[A run of records]

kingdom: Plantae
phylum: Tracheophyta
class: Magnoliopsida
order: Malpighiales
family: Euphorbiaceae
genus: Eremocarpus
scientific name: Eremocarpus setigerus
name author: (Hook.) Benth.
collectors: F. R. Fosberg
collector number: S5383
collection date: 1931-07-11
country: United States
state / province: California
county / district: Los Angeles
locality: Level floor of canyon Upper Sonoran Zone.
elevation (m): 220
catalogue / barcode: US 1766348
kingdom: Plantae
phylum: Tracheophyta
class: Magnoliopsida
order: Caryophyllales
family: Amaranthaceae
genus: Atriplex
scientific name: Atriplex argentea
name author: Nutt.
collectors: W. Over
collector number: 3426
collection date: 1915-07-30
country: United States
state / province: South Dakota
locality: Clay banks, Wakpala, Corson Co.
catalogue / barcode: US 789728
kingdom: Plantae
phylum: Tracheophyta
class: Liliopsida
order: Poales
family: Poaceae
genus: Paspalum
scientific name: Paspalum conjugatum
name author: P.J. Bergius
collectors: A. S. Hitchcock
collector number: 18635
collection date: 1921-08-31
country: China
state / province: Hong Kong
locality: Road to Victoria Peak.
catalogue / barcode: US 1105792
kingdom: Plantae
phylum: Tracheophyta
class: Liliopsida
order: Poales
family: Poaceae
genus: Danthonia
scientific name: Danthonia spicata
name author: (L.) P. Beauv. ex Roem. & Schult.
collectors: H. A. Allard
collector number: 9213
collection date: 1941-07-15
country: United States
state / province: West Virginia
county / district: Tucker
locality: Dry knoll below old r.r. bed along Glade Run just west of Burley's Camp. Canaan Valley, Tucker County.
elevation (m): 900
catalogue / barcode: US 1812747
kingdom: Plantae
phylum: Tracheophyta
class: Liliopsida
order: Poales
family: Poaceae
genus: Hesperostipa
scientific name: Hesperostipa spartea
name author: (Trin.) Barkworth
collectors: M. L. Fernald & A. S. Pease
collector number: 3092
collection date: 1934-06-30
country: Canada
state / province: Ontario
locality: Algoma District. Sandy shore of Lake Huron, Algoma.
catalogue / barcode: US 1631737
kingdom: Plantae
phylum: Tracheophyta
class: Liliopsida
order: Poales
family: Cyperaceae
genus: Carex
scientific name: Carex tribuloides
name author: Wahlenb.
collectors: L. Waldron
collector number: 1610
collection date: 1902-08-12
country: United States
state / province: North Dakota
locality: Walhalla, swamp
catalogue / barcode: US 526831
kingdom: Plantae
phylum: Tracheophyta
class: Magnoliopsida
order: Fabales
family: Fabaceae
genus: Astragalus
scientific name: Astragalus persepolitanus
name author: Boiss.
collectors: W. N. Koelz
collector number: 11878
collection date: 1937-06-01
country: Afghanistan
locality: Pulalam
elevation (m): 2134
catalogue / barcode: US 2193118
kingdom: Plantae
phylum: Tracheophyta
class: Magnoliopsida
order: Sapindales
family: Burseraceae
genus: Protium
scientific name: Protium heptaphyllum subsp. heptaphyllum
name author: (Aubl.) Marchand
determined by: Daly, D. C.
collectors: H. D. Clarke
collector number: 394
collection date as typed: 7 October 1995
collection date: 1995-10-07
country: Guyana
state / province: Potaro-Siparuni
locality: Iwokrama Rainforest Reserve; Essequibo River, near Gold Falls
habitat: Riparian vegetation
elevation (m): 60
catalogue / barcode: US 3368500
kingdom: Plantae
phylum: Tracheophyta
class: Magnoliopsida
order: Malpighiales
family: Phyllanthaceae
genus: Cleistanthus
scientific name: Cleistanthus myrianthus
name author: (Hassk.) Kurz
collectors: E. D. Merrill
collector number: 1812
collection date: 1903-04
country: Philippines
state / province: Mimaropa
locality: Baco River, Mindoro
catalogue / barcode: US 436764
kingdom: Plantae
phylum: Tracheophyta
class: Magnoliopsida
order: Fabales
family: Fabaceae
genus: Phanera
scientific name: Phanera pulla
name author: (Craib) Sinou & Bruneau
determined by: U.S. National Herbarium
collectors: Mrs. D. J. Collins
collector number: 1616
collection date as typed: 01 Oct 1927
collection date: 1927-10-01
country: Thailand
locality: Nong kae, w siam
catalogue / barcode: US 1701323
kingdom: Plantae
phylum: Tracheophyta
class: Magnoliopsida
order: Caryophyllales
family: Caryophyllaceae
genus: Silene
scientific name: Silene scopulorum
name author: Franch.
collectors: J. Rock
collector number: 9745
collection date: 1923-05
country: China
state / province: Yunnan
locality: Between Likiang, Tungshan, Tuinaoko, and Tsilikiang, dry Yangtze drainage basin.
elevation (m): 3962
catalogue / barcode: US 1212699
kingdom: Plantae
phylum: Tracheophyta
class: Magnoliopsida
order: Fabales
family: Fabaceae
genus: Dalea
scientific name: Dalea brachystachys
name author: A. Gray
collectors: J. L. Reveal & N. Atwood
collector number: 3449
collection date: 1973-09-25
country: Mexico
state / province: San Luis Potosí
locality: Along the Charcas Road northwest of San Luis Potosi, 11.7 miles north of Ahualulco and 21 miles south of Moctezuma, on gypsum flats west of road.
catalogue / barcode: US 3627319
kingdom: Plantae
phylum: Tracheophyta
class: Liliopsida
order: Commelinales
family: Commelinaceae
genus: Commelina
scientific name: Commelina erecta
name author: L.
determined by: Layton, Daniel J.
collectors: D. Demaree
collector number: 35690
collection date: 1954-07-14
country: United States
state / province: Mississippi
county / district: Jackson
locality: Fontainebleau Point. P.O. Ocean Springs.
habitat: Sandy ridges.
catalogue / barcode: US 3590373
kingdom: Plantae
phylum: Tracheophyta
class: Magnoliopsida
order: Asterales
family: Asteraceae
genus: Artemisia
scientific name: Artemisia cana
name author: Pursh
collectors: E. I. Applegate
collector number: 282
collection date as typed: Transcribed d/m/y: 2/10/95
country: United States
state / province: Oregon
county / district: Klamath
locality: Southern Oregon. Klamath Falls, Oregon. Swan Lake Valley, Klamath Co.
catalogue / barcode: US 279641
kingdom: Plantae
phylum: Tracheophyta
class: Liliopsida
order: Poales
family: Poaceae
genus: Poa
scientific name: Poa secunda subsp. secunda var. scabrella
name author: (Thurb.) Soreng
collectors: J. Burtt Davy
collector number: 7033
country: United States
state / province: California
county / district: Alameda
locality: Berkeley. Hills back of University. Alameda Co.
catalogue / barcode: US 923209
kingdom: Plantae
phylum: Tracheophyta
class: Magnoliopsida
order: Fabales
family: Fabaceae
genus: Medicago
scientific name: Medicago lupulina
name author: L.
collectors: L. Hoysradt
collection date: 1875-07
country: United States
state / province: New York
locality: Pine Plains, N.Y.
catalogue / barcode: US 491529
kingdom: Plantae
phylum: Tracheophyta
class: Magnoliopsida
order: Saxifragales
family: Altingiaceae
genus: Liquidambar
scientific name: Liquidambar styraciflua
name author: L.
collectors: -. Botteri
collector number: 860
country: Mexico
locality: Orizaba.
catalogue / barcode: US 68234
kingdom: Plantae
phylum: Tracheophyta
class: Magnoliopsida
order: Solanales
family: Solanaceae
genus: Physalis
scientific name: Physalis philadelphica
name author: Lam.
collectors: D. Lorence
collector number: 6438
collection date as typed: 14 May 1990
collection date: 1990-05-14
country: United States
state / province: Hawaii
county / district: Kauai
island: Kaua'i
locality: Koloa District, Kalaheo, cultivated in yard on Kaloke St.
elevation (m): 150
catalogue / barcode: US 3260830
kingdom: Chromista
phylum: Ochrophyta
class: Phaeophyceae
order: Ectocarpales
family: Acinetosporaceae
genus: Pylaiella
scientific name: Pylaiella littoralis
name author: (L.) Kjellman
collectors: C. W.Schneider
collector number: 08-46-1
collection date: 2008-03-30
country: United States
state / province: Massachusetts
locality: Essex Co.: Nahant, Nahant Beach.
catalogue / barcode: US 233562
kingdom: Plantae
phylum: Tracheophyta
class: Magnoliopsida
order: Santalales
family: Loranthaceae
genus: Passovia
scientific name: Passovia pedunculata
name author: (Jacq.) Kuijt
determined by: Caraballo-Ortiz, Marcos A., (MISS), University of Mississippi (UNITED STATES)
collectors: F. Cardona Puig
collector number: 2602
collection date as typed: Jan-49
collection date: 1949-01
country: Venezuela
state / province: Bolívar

*Task directions*. Please lay out the lines of the records from the line with "locality: Dry knoll" through the line with "locality: Walhalla, swamp", both included, as a Markdown table with the columns Row and Line, skipping any blank lines.

*Output below*.
| Row | Line |
|---|---|
| 1 | locality: Dry knoll below old r.r. bed along Glade Run just west of Burley's Camp. Canaan Valley, Tucker County. |
| 2 | elevation (m): 900 |
| 3 | catalogue / barcode: US 1812747 |
| 4 | kingdom: Plantae |
| 5 | phylum: Tracheophyta |
| 6 | class: Liliopsida |
| 7 | order: Poales |
| 8 | family: Poaceae |
| 9 | genus: Hesperostipa |
| 10 | scientific name: Hesperostipa spartea |
| 11 | name author: (Trin.) Barkworth |
| 12 | collectors: M. L. Fernald & A. S. Pease |
| 13 | collector number: 3092 |
| 14 | collection date: 1934-06-30 |
| 15 | country: Canada |
| 16 | state / province: Ontario |
| 17 | locality: Algoma District. Sandy shore of Lake Huron, Algoma. |
| 18 | catalogue / barcode: US 1631737 |
| 19 | kingdom: Plantae |
| 20 | phylum: Tracheophyta |
| 21 | class: Liliopsida |
| 22 | order: Poales |
| 23 | family: Cyperaceae |
| 24 | genus: Carex |
| 25 | scientific name: Carex tribuloides |
| 26 | name author: Wahlenb. |
| 27 | collectors: L. Waldron |
| 28 | collector number: 1610 |
| 29 | collection date: 1902-08-12 |
| 30 | country: United States |
| 31 | state / province: North Dakota |
| 32 | locality: Walhalla, swamp |